An investigation of battery storage operating strategies in the context of smart cities

The ongoing urbanization and decarbonization require deployment of energy storage in the urban energy system to integrate large-scale variable renewable energy (VRE) into the power grids. The cost reductions of batteries enable private entities to invest energy storage for energy management whose operating strategy may differ from traditional storage facilities. This study aims to investigate the impacts of energy storage on the power system with different operation strategies. Two strategies are modeled through a simulation-based regional economic power dispatch model.
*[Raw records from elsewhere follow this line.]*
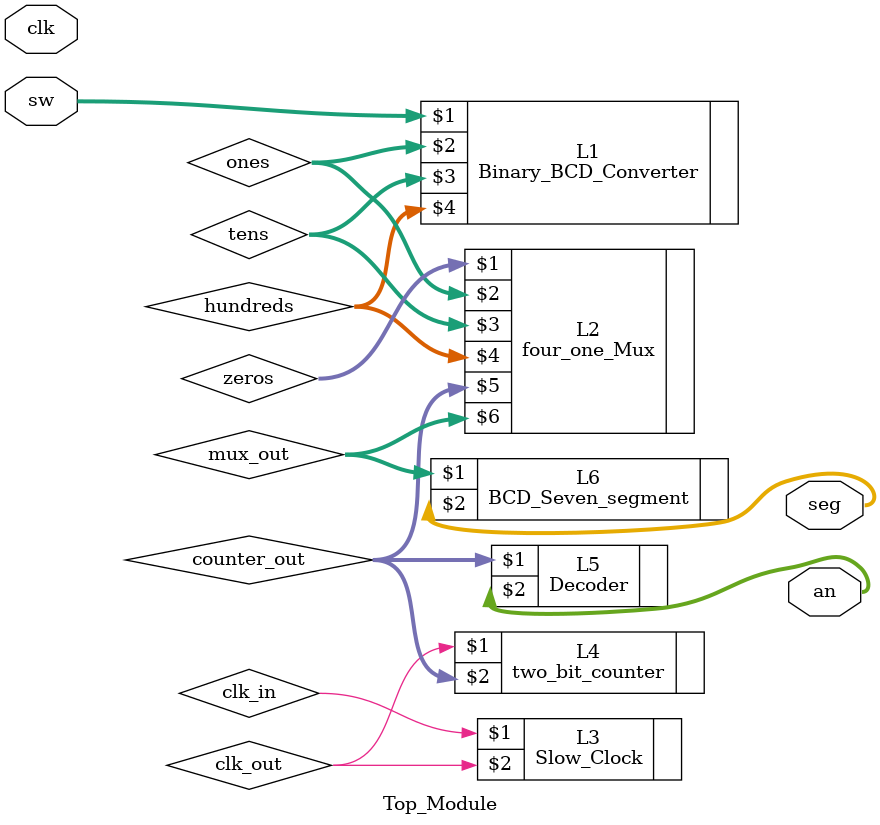
<source format=v>
`timescale 1ns / 1ps


module Top_Module(
    input [7:0] sw,
    input clk,
    output [3:0] an,
    output [6:0] seg
    
    );
    
    wire clk_out; // Its the slow clock as Basys 3 frequency is 1MHZ we use only 100Hz in circuit
    wire [1:0] counter_out;
    wire [3:0] mux_out;
    wire [3:0] zeros, ones, tens, hundreds;
    // parameter zeros = 4'b0000;
    
    // put the system together by instantiating all the modules.
    
    Binary_BCD_Converter L1(sw, ones, tens, hundreds);
    four_one_Mux L2(zeros, ones, tens, hundreds, counter_out, mux_out);
    Slow_Clock L3 (clk_in, clk_out);    
    two_bit_counter L4 (clk_out, counter_out);
    Decoder L5 (counter_out, an);
    BCD_Seven_segment L6 (mux_out, seg);
    
endmodule

</source>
The profit-oriented strategy denotes the storage system operated by private entities for price arbitrage, and the nonprofit-oriented strategy denotes the storage system dispatched by an independent system operator (ISO) for the whole power system optimization. A case study of Jiangsu, China is conducted. The results show that the profit-oriented strategy only has a very limited impact on the cost reductions of power system and may even increase the cost for consumers. While nonprofit-oriented energy storage performs a positive effect on the system cost reduction. CO₂ emission reduction can only be achieved under a high VRE scenario for energy storage. Integrating energy storage into the power system may increase CO₂ emissions in the near term. In addition, the peak-valley spread is crucial to trigger operations of profit-oriented energy storage, and the profitability of energy storage operator is observed to be decreasing with the total storage capacity. This study provides new insights for the energy management in the smart city, and the modeling framework can be applied to regions with different resource endowments.

The authors characterize two battery storage operating strategies of profit- and nonprofit-oriented by adopting a simulation-based economic dispatch model. A simulation from 36 years of hourly weather data of wind and solar output from case study of Jiangsu, China is conducted.
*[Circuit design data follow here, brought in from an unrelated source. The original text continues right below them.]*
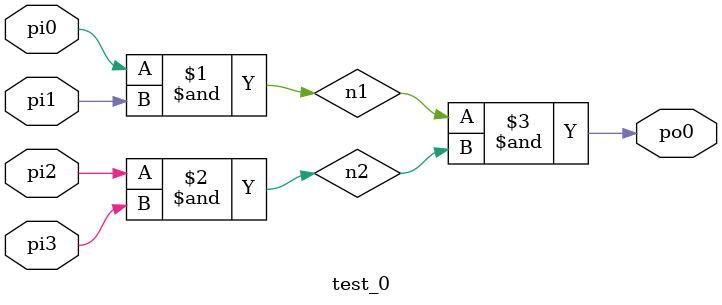
<source format=v>
module test_0 (
	pi0, pi1, pi2, pi3,
	po0);
  	input pi0, pi1, pi2, pi3;
  	output po0;
  	wire n1, n2;
	assign n1 = pi0 & pi1;
	assign n2 = pi2 & pi3;
	assign po0 = n1 & n2;
endmodule

// Y3(i1, i2, 0, i3, 0, 0, i4, 0, 0, 0)

</source>
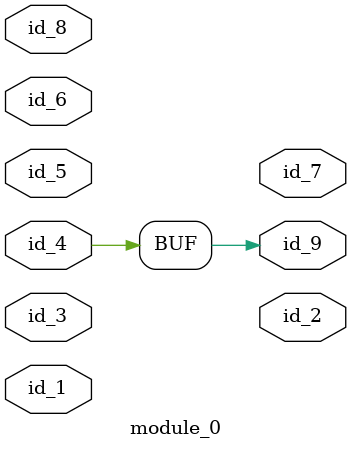
<source format=v>
module module_0 (
    id_1,
    id_2,
    id_3,
    id_4,
    id_5,
    id_6,
    id_7,
    id_8,
    id_9
);
  output id_9;
  input id_8;
  output id_7;
  inout id_6;
  input id_5;
  inout id_4;
  inout id_3;
  output id_2;
  inout id_1;
  assign id_9 = id_4;
endmodule

</source>
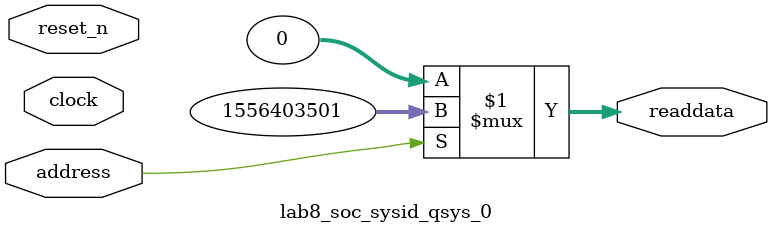
<source format=v>



// synthesis translate_off
`timescale 1ns / 1ps
// synthesis translate_on

// turn off superfluous verilog processor warnings 
// altera message_level Level1 
// altera message_off 10034 10035 10036 10037 10230 10240 10030 

module lab8_soc_sysid_qsys_0 (
               // inputs:
                address,
                clock,
                reset_n,

               // outputs:
                readdata
             )
;

  output  [ 31: 0] readdata;
  input            address;
  input            clock;
  input            reset_n;

  wire    [ 31: 0] readdata;
  //control_slave, which is an e_avalon_slave
  assign readdata = address ? 1556403501 : 0;

endmodule



</source>
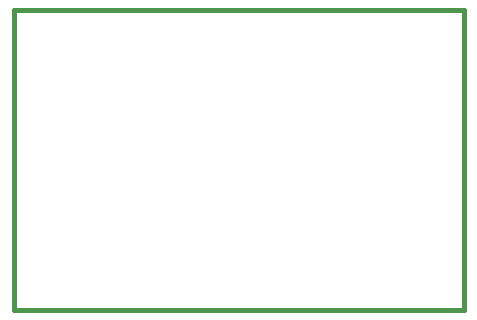
<source format=gbr>
G04 (created by PCBNEW-RS274X (2011-05-25)-stable) date Thu 09 Aug 2012 06:56:50 PM EDT*
G01*
G70*
G90*
%MOIN*%
G04 Gerber Fmt 3.4, Leading zero omitted, Abs format*
%FSLAX34Y34*%
G04 APERTURE LIST*
%ADD10C,0.006000*%
%ADD11C,0.015000*%
G04 APERTURE END LIST*
G54D10*
G54D11*
X56000Y-23000D02*
X56000Y-33000D01*
X41000Y-23000D02*
X41000Y-33000D01*
X56000Y-33000D02*
X41000Y-33000D01*
X41000Y-23000D02*
X56000Y-23000D01*
M02*

</source>
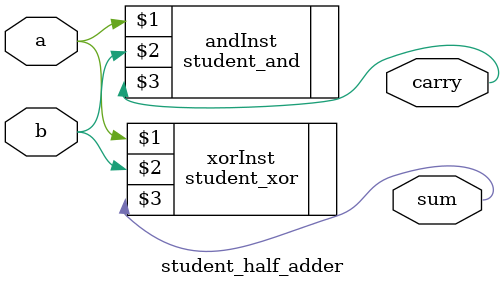
<source format=v>
module student_half_adder(input a, b, output sum, carry);
    // Details in the textbook.
    student_xor xorInst(a, b, sum);
    student_and andInst(a, b, carry);
endmodule
</source>
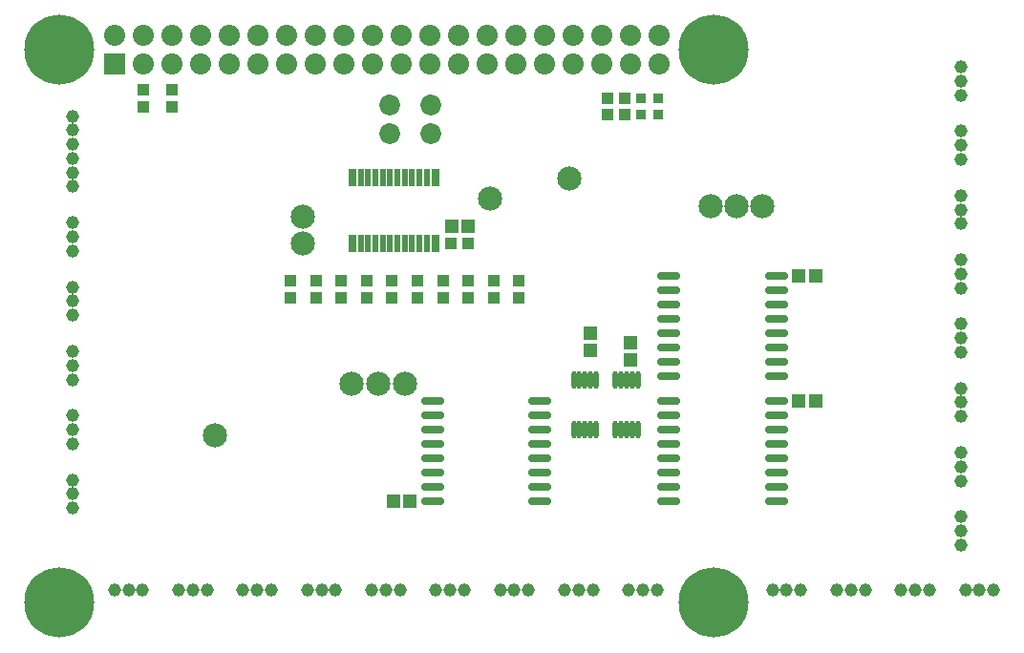
<source format=gts>
G04*
G04 #@! TF.GenerationSoftware,Altium Limited,Altium Designer,20.2.6 (244)*
G04*
G04 Layer_Color=8388736*
%FSLAX25Y25*%
%MOIN*%
G70*
G04*
G04 #@! TF.SameCoordinates,B7C649A0-D185-4167-BDA9-E368864AB92A*
G04*
G04*
G04 #@! TF.FilePolarity,Negative*
G04*
G01*
G75*
%ADD26C,0.08465*%
%ADD27R,0.04528X0.04724*%
%ADD28O,0.08071X0.02953*%
%ADD29O,0.01772X0.06299*%
%ADD30R,0.02953X0.05906*%
%ADD31R,0.02165X0.05906*%
%ADD32R,0.03937X0.04134*%
%ADD33R,0.04134X0.03937*%
%ADD34R,0.03740X0.03740*%
%ADD35R,0.04724X0.04528*%
%ADD36C,0.24410*%
%ADD37C,0.07284*%
%ADD38C,0.04528*%
%ADD39C,0.07382*%
%ADD40R,0.07382X0.07382*%
D26*
X259095Y152166D02*
D03*
X98655Y139276D02*
D03*
X98813Y148370D02*
D03*
X191811Y161772D02*
D03*
X164094Y154921D02*
D03*
X241142Y152166D02*
D03*
X250118D02*
D03*
X134252Y90236D02*
D03*
X125039D02*
D03*
X115827D02*
D03*
X68189Y72126D02*
D03*
D27*
X199134Y101850D02*
D03*
Y107756D02*
D03*
X212913Y104449D02*
D03*
Y98543D02*
D03*
D28*
X226535Y127657D02*
D03*
Y122658D02*
D03*
Y117657D02*
D03*
Y112657D02*
D03*
Y107658D02*
D03*
Y102657D02*
D03*
Y97658D02*
D03*
Y92658D02*
D03*
X263937Y127657D02*
D03*
Y122658D02*
D03*
Y117657D02*
D03*
Y112657D02*
D03*
Y107658D02*
D03*
Y102657D02*
D03*
Y97658D02*
D03*
Y92658D02*
D03*
X226535Y84153D02*
D03*
Y79154D02*
D03*
Y74154D02*
D03*
Y69153D02*
D03*
Y64153D02*
D03*
Y59153D02*
D03*
Y54154D02*
D03*
Y49154D02*
D03*
X263937Y84153D02*
D03*
Y79154D02*
D03*
Y74154D02*
D03*
Y69153D02*
D03*
Y64153D02*
D03*
Y59153D02*
D03*
Y54154D02*
D03*
Y49154D02*
D03*
X181417Y49154D02*
D03*
Y54154D02*
D03*
Y59153D02*
D03*
Y64153D02*
D03*
Y69153D02*
D03*
Y74154D02*
D03*
Y79154D02*
D03*
Y84153D02*
D03*
X144016Y49154D02*
D03*
Y54154D02*
D03*
Y59153D02*
D03*
Y64153D02*
D03*
Y69153D02*
D03*
Y74154D02*
D03*
Y79154D02*
D03*
Y84153D02*
D03*
D29*
X201102Y91536D02*
D03*
X199134D02*
D03*
X197165D02*
D03*
X195197D02*
D03*
X193228D02*
D03*
X201102Y74213D02*
D03*
X199134D02*
D03*
X197165D02*
D03*
X195197D02*
D03*
X193228D02*
D03*
X215669Y91536D02*
D03*
X213701D02*
D03*
X211732D02*
D03*
X209764D02*
D03*
X207795D02*
D03*
X215669Y74213D02*
D03*
X213701D02*
D03*
X211732D02*
D03*
X209764D02*
D03*
X207795D02*
D03*
D30*
X116004Y139272D02*
D03*
X144941D02*
D03*
X116004Y162303D02*
D03*
X144941D02*
D03*
D31*
X118957Y139272D02*
D03*
X121516D02*
D03*
X124075D02*
D03*
X126634D02*
D03*
X129193D02*
D03*
X131752D02*
D03*
X134311D02*
D03*
X136870D02*
D03*
X139429D02*
D03*
X141988D02*
D03*
X118957Y162303D02*
D03*
X124075D02*
D03*
X126634D02*
D03*
X129193D02*
D03*
X131752D02*
D03*
X121516D02*
D03*
X134311D02*
D03*
X136870D02*
D03*
X141988D02*
D03*
X139429D02*
D03*
D32*
X205059Y184213D02*
D03*
X211161D02*
D03*
Y189921D02*
D03*
X205059D02*
D03*
X156398Y139252D02*
D03*
X150295D02*
D03*
D33*
X42913Y186713D02*
D03*
Y192815D02*
D03*
X52953Y186713D02*
D03*
Y192815D02*
D03*
X94449Y126201D02*
D03*
Y120098D02*
D03*
X103307D02*
D03*
Y126201D02*
D03*
X112165D02*
D03*
Y120098D02*
D03*
X121024Y126201D02*
D03*
Y120098D02*
D03*
X129882Y126201D02*
D03*
Y120098D02*
D03*
X138740Y126201D02*
D03*
Y120098D02*
D03*
X147598Y126201D02*
D03*
Y120098D02*
D03*
X156457Y126201D02*
D03*
Y120098D02*
D03*
X165315Y126201D02*
D03*
Y120098D02*
D03*
X174173Y126201D02*
D03*
Y120098D02*
D03*
D34*
X222874Y184213D02*
D03*
X216575D02*
D03*
X222874Y189921D02*
D03*
X216575D02*
D03*
D35*
X277638Y127657D02*
D03*
X271732D02*
D03*
X277638Y84153D02*
D03*
X271732D02*
D03*
X130315Y49134D02*
D03*
X136221D02*
D03*
X156496Y145158D02*
D03*
X150591D02*
D03*
D36*
X242126Y206693D02*
D03*
Y13780D02*
D03*
X13780D02*
D03*
Y206693D02*
D03*
D37*
X143268Y187638D02*
D03*
Y177638D02*
D03*
X129213Y187638D02*
D03*
Y177638D02*
D03*
D38*
X18228Y136496D02*
D03*
Y141417D02*
D03*
Y146339D02*
D03*
Y114055D02*
D03*
Y118976D02*
D03*
Y123898D02*
D03*
Y91614D02*
D03*
Y96535D02*
D03*
Y101457D02*
D03*
Y69173D02*
D03*
Y74094D02*
D03*
Y79016D02*
D03*
Y46732D02*
D03*
Y51653D02*
D03*
Y56575D02*
D03*
X42835Y18228D02*
D03*
X37913D02*
D03*
X32992D02*
D03*
X65276D02*
D03*
X60354D02*
D03*
X55433D02*
D03*
X87717D02*
D03*
X82795D02*
D03*
X77874D02*
D03*
X110158D02*
D03*
X105236D02*
D03*
X100315D02*
D03*
X132598D02*
D03*
X127677D02*
D03*
X122756D02*
D03*
X155039D02*
D03*
X150118D02*
D03*
X145197D02*
D03*
X177480D02*
D03*
X172559D02*
D03*
X167638D02*
D03*
X199921Y18228D02*
D03*
X195000D02*
D03*
X190079D02*
D03*
X222362D02*
D03*
X217441D02*
D03*
X212520D02*
D03*
X272480Y18228D02*
D03*
X267559D02*
D03*
X262638D02*
D03*
X294921D02*
D03*
X290000D02*
D03*
X285079D02*
D03*
X317362D02*
D03*
X312441D02*
D03*
X307520D02*
D03*
X339803D02*
D03*
X334882D02*
D03*
X329961D02*
D03*
X328228Y43661D02*
D03*
Y38740D02*
D03*
Y33819D02*
D03*
X328228Y66102D02*
D03*
Y61181D02*
D03*
Y56260D02*
D03*
Y88583D02*
D03*
Y83661D02*
D03*
Y78740D02*
D03*
Y110984D02*
D03*
Y106063D02*
D03*
Y101142D02*
D03*
Y133425D02*
D03*
Y128504D02*
D03*
Y123583D02*
D03*
Y155866D02*
D03*
Y150945D02*
D03*
Y146024D02*
D03*
X328228Y178307D02*
D03*
Y173386D02*
D03*
Y168465D02*
D03*
Y200748D02*
D03*
Y195827D02*
D03*
Y190905D02*
D03*
X18307Y163937D02*
D03*
Y183622D02*
D03*
Y173779D02*
D03*
Y159016D02*
D03*
Y168858D02*
D03*
Y178701D02*
D03*
D39*
X142953Y201689D02*
D03*
X132953D02*
D03*
X122953D02*
D03*
X112953D02*
D03*
X102953D02*
D03*
X92953D02*
D03*
X82953D02*
D03*
X72953D02*
D03*
X222953D02*
D03*
X212953D02*
D03*
X202953D02*
D03*
X192953D02*
D03*
X182953D02*
D03*
X172953D02*
D03*
X162953D02*
D03*
X152953D02*
D03*
X62953D02*
D03*
X52953D02*
D03*
X42953D02*
D03*
X142953Y211689D02*
D03*
X132953D02*
D03*
X122953D02*
D03*
X112953D02*
D03*
X102953D02*
D03*
X92953D02*
D03*
X82953D02*
D03*
X72953D02*
D03*
X222953D02*
D03*
X212953D02*
D03*
X202953D02*
D03*
X192953D02*
D03*
X182953D02*
D03*
X172953D02*
D03*
X162953D02*
D03*
X152953D02*
D03*
X62953D02*
D03*
X52953D02*
D03*
X42953D02*
D03*
X32953D02*
D03*
D40*
Y201689D02*
D03*
M02*

</source>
The results show that the profit-oriented strategy only has a very limited impact on the cost reductions of power system and may even increase the cost for consumers. While nonprofit-oriented energy storage performs a positive effect on the system cost reduction. CO₂ emission reduction can only be achieved under high VRE scenario for energy storage. Integrating energy storage into the power system may increase CO₂ emissions in the near term. In addition, the peak-valley spread is crucial to trigger operations of profit-oriented energy storage, and the profitability of energy storage operator is observed to be decreasing with the total storage capacity.

This study provides new insights for the energy management in the smart city, and the modeling framework can be applied to regions with different resource endowments.